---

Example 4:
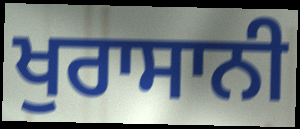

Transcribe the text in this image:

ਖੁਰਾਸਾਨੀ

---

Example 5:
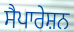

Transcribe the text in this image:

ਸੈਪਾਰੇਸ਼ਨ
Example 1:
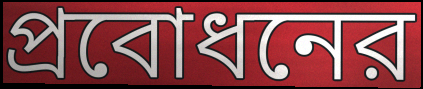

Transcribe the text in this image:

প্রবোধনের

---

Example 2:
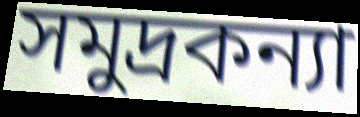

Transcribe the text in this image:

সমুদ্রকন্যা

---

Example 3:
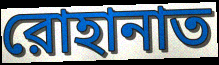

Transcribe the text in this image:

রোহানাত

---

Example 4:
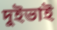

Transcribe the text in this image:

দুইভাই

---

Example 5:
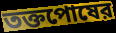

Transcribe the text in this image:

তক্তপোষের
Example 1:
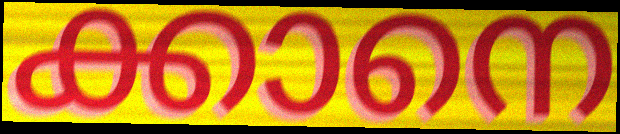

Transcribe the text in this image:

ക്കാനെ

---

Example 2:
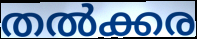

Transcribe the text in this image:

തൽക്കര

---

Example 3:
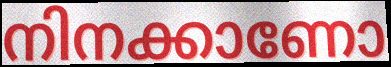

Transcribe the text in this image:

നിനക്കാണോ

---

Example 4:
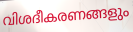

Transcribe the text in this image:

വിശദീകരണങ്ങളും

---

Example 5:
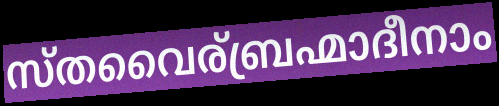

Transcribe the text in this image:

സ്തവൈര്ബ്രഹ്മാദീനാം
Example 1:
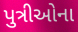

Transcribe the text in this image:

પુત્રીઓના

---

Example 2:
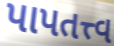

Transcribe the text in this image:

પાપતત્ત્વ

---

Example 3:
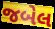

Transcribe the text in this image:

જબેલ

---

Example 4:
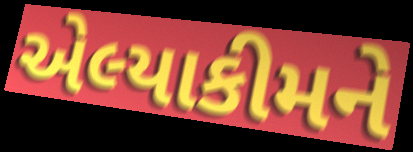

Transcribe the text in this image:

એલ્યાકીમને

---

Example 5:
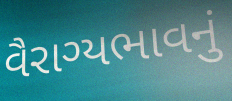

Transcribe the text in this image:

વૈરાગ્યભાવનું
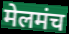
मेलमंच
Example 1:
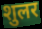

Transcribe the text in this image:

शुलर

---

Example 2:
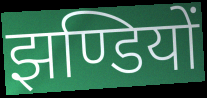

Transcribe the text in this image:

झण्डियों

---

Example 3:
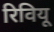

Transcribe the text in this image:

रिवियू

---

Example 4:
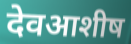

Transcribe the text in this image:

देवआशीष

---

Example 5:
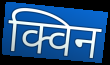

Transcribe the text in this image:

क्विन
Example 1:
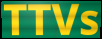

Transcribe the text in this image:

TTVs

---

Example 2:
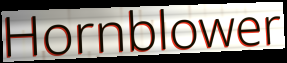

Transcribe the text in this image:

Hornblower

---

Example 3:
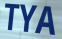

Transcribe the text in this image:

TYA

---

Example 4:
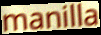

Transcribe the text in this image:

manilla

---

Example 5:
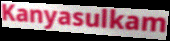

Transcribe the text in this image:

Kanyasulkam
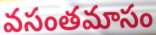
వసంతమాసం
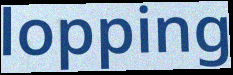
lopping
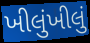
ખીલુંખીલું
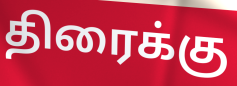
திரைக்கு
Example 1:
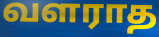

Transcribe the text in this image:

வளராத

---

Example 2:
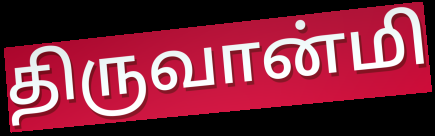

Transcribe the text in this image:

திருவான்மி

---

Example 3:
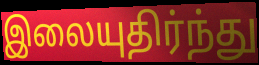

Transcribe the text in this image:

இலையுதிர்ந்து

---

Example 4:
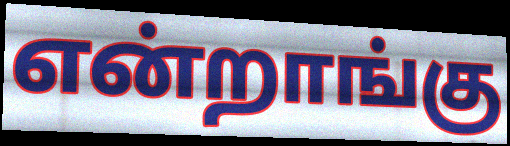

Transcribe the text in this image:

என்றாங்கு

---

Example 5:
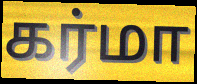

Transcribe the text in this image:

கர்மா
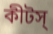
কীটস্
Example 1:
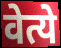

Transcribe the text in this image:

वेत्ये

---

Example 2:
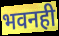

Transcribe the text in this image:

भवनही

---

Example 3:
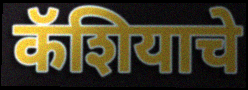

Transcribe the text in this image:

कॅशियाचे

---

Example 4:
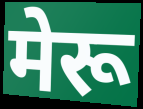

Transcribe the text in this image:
┄┄┄┄┄┄┄┄┄┄┄┄┄┄┄┄┄┄┄┄
### WHAT YOU WILL DO
Reproduce the data word for word without its images.

### THE COMPLETED TASK
---

Example 4:

Transcribe the text in this image:

ਖੁਰਾਸਾਨੀ

---

Example 5:

Transcribe the text in this image:

ਸੈਪਾਰੇਸ਼ਨ
Example 1:

Transcribe the text in this image:

প্রবোধনের

---

Example 2:

Transcribe the text in this image:

সমুদ্রকন্যা

---

Example 3:

Transcribe the text in this image:

রোহানাত

---

Example 4:

Transcribe the text in this image:

দুইভাই

---

Example 5:

Transcribe the text in this image:

তক্তপোষের
Example 1:

Transcribe the text in this image:

ക്കാനെ

---

Example 2:

Transcribe the text in this image:

തൽക്കര

---

Example 3:

Transcribe the text in this image:

നിനക്കാണോ

---

Example 4:

Transcribe the text in this image:

വിശദീകരണങ്ങളും

---

Example 5:

Transcribe the text in this image:

സ്തവൈര്ബ്രഹ്മാദീനാം
Example 1:

Transcribe the text in this image:

પુત્રીઓના

---

Example 2:

Transcribe the text in this image:

પાપતત્ત્વ

---

Example 3:

Transcribe the text in this image:

જબેલ

---

Example 4:

Transcribe the text in this image:

એલ્યાકીમને

---

Example 5:

Transcribe the text in this image:

વૈરાગ્યભાવનું
मेलमंच
Example 1:

Transcribe the text in this image:

शुलर

---

Example 2:

Transcribe the text in this image:

झण्डियों

---

Example 3:

Transcribe the text in this image:

रिवियू

---

Example 4:

Transcribe the text in this image:

देवआशीष

---

Example 5:

Transcribe the text in this image:

क्विन
Example 1:

Transcribe the text in this image:

TTVs

---

Example 2:

Transcribe the text in this image:

Hornblower

---

Example 3:

Transcribe the text in this image:

TYA

---

Example 4:

Transcribe the text in this image:

manilla

---

Example 5:

Transcribe the text in this image:

Kanyasulkam
వసంతమాసం
lopping
ખીલુંખીલું
திரைக்கு
Example 1:

Transcribe the text in this image:

வளராத

---

Example 2:

Transcribe the text in this image:

திருவான்மி

---

Example 3:

Transcribe the text in this image:

இலையுதிர்ந்து

---

Example 4:

Transcribe the text in this image:

என்றாங்கு

---

Example 5:

Transcribe the text in this image:

கர்மா
কীটস্
Example 1:

Transcribe the text in this image:

वेत्ये

---

Example 2:

Transcribe the text in this image:

भवनही

---

Example 3:

Transcribe the text in this image:

कॅशियाचे

---

Example 4:

Transcribe the text in this image:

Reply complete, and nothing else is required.